Terminservicestellen
Zur schnelleren und besseren kassenärztlichen Versorgung wurde die Einrichtung von Terminservicestellen aufgenommen. Aufgabe dieser Terminservicestellen soll es sein, Patienten schneller einen Facharzttermin zu vermitteln. Dieser muss innerhalb von vier Wochen erfolgen. Ist dies nicht möglich, so müssen die Terminservicestellen dem Versicherten einen ambulanten Termin in einem Krankenhaus anbieten.
Ungeachtet der Voraussetzungen zur schnelleren Versorgung sind hiervon Routine- Untersuchungen und Bagatellerkrankungen ausgenommen. Es bleibt daher abzuwarten, welche tatsächliche Verbesserung der Versorgung durch die Einrichtung der Terminservicestellen erreicht werden wird.
Auch zukünftig werden die an der vertragsärztlichen Versorgung teilnehmenden Fachärzte verpflichtet sein, entsprechend den Regelungen im Bundesmantelvertrag Sprechstunden anzubieten und im Rahmen der angebotenen Sprechstunden Patienten zu behandeln. Erfüllt ein Arzt seinen Versorgungsauftrag voll, kann beziehungsweise braucht er keine weiteren Patienten zu behandeln. Hiervon losgelöst droht aber eine Gefahr für die Vergütung der niedergelassenen Fachärzte, da die Terminservicestellen die Patienten in die Krankenhäuser zur ambulanten Versorgung schicken können, falls für die Patienten binnen angemessener Frist keine Termine gefunden werden. Hier sollten sich die Fachärzte überlegen, sich die Vergütung nicht noch weiter kürzen zu lassen, auch wenn im Einzelfall vielleicht für die Behandlung kein Geld gezahlt wird.
Weiterbildungsförderung
Neu ist, dass die Kassenärztlichen Vereinigungen verpflichtet werden, die Aus- und Fortbildung für Allgemeinmediziner besonders zu fördern. Die Kosten der Förderung sind durch die Krankenkassen und die Kassenärztlichen Vereinigungen jeweils zur Hälfte zu tragen, die Zuschüsse der Krankenkassen sollen außerhalb der Gesamtvergütung bezahlt werden. Des Weiteren soll die Förderung von einem Weiterbildungsassistenten auf die im Krankenhaus übliche Vergütung angehoben werden.

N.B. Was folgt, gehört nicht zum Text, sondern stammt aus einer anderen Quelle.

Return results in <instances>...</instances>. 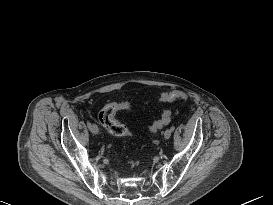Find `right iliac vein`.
<instances>
[{
    "label": "right iliac vein",
    "instance_id": "1",
    "mask_svg": "<svg viewBox=\"0 0 273 205\" xmlns=\"http://www.w3.org/2000/svg\"><path fill=\"white\" fill-rule=\"evenodd\" d=\"M89 129L93 134H98V132H99V129H98L97 125H95V124H91Z\"/></svg>",
    "mask_w": 273,
    "mask_h": 205
}]
</instances>
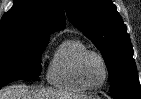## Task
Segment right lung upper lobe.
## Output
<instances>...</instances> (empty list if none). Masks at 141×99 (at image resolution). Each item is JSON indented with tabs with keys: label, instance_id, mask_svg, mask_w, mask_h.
I'll return each instance as SVG.
<instances>
[{
	"label": "right lung upper lobe",
	"instance_id": "right-lung-upper-lobe-1",
	"mask_svg": "<svg viewBox=\"0 0 141 99\" xmlns=\"http://www.w3.org/2000/svg\"><path fill=\"white\" fill-rule=\"evenodd\" d=\"M61 0H14L0 22V36H27L48 41L65 27Z\"/></svg>",
	"mask_w": 141,
	"mask_h": 99
}]
</instances>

Dadurch erhöht sich die Attraktivität der Beschäftigung eines Weiterbildungsassistenten, da qualifizierte Ärzte zu krankenhausüblichen Vergütungen angestellt werden können. Unter Umständen erleichtert ein Weiterbildungsassistent den Praxisbetrieb; es muss aber darauf geachtet werden, dass der Kollege den Arzt nicht vertreten darf, da er ja ausgebildet werden soll.
Verträge über besondere Versorgung
Der bisher mit „Integrierte Versorgung“ überschriebene Abschnitt im SGB 5 wird zukünftig die Überschrift „Besondere Versorgung“ tragen. Nunmehr können Krankenkassen mit Ärzten, MVZ, deren Trägern, Pflegekassen und zugelassenen Pflegeeinrichtungen, Praxiskliniken, pharmazeutischen Unternehmern, Herstellern von Medizinprodukten sowie der Kassenärztlichen Vereinigung, soweit diese zur Unterstützung von ihren Mitgliedern tätig wird, Verträge zur besonderen Versorgung schließen. Krankenkassen sollen in verschiedenen Leistungssektoren übergreifende Versorgung ermöglichen. Sie dürfen dadurch sogar den Sicherstellungsauftrag der Kassenärztlichen Vereinigung nach Paragraph 75 Absatz 1 SGB V einschränken. Neuerdings kann auch von den zwingenden Regelungen des SGB V und auch von den Regelungen des Krankenhausfinanzierungs- beziehungsweise Krankenhausentgeltgesetzes abgewichen werden.